**Activity**
Write every line below out again, exactly as given, but leave out the pictures.

**Extracted entries**
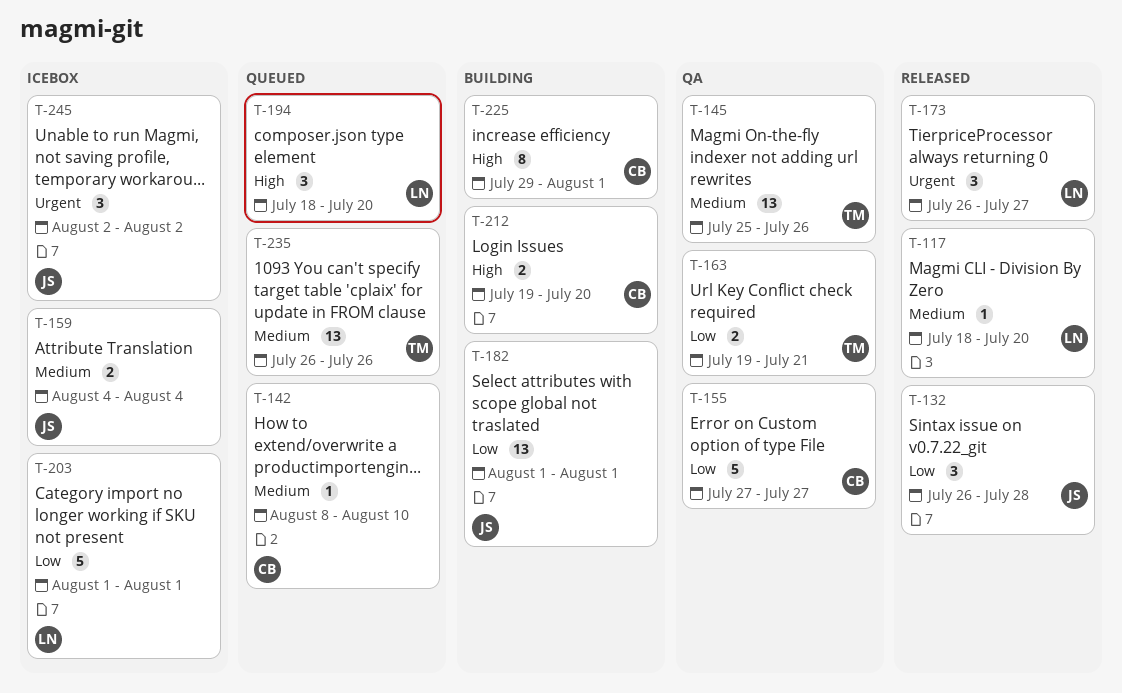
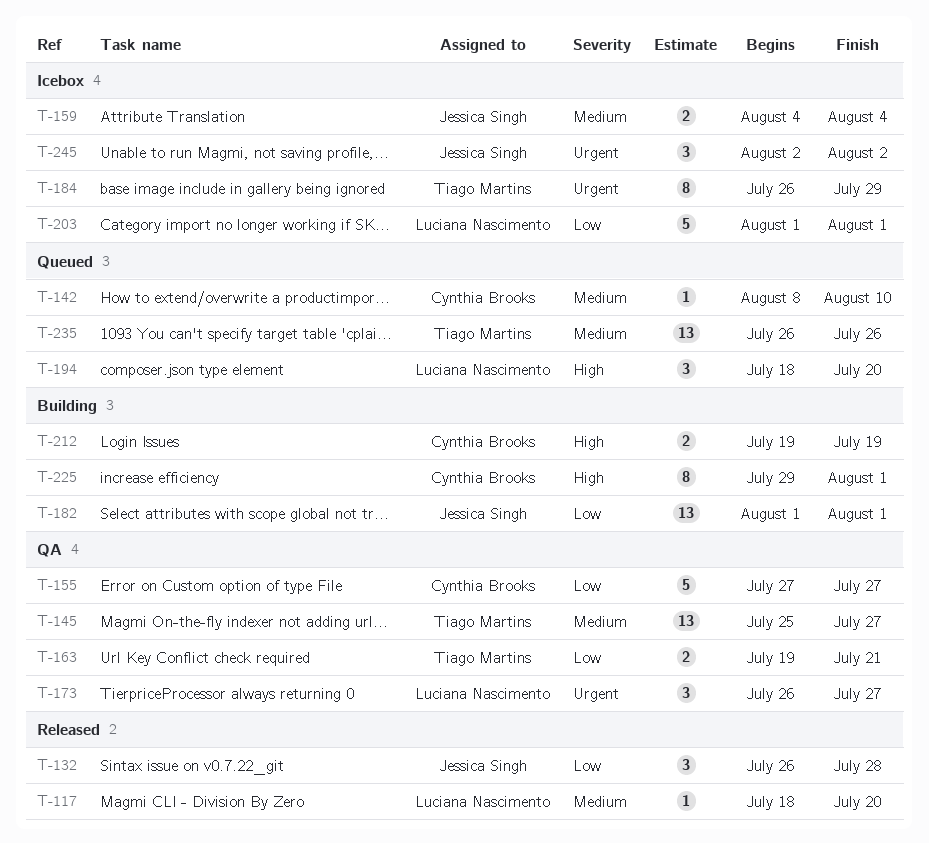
T-145, due: Jul 26 -> Jul 27
T-173, status: Released -> QA
T-184: none -> present
T-212, due: Jul 20 -> Jul 19

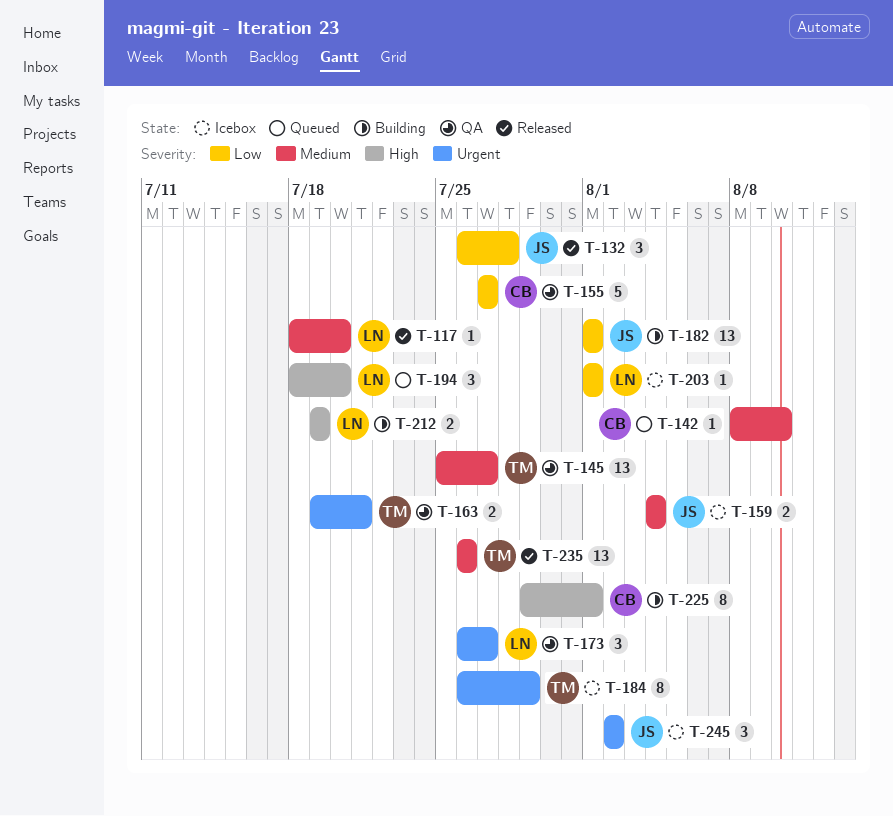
T-163, priority: Low -> Urgent
T-203, estimate: 5 -> 1
T-212, owner: Cynthia Brooks -> Luciana Nascimento
T-235, status: Queued -> Released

**Written answer**
T-145, due: Jul 26 -> Jul 27
T-173, status: Released -> QA
T-184: none -> present
T-212, due: Jul 20 -> Jul 19

T-163, priority: Low -> Urgent
T-203, estimate: 5 -> 1
T-212, owner: Cynthia Brooks -> Luciana Nascimento
T-235, status: Queued -> Released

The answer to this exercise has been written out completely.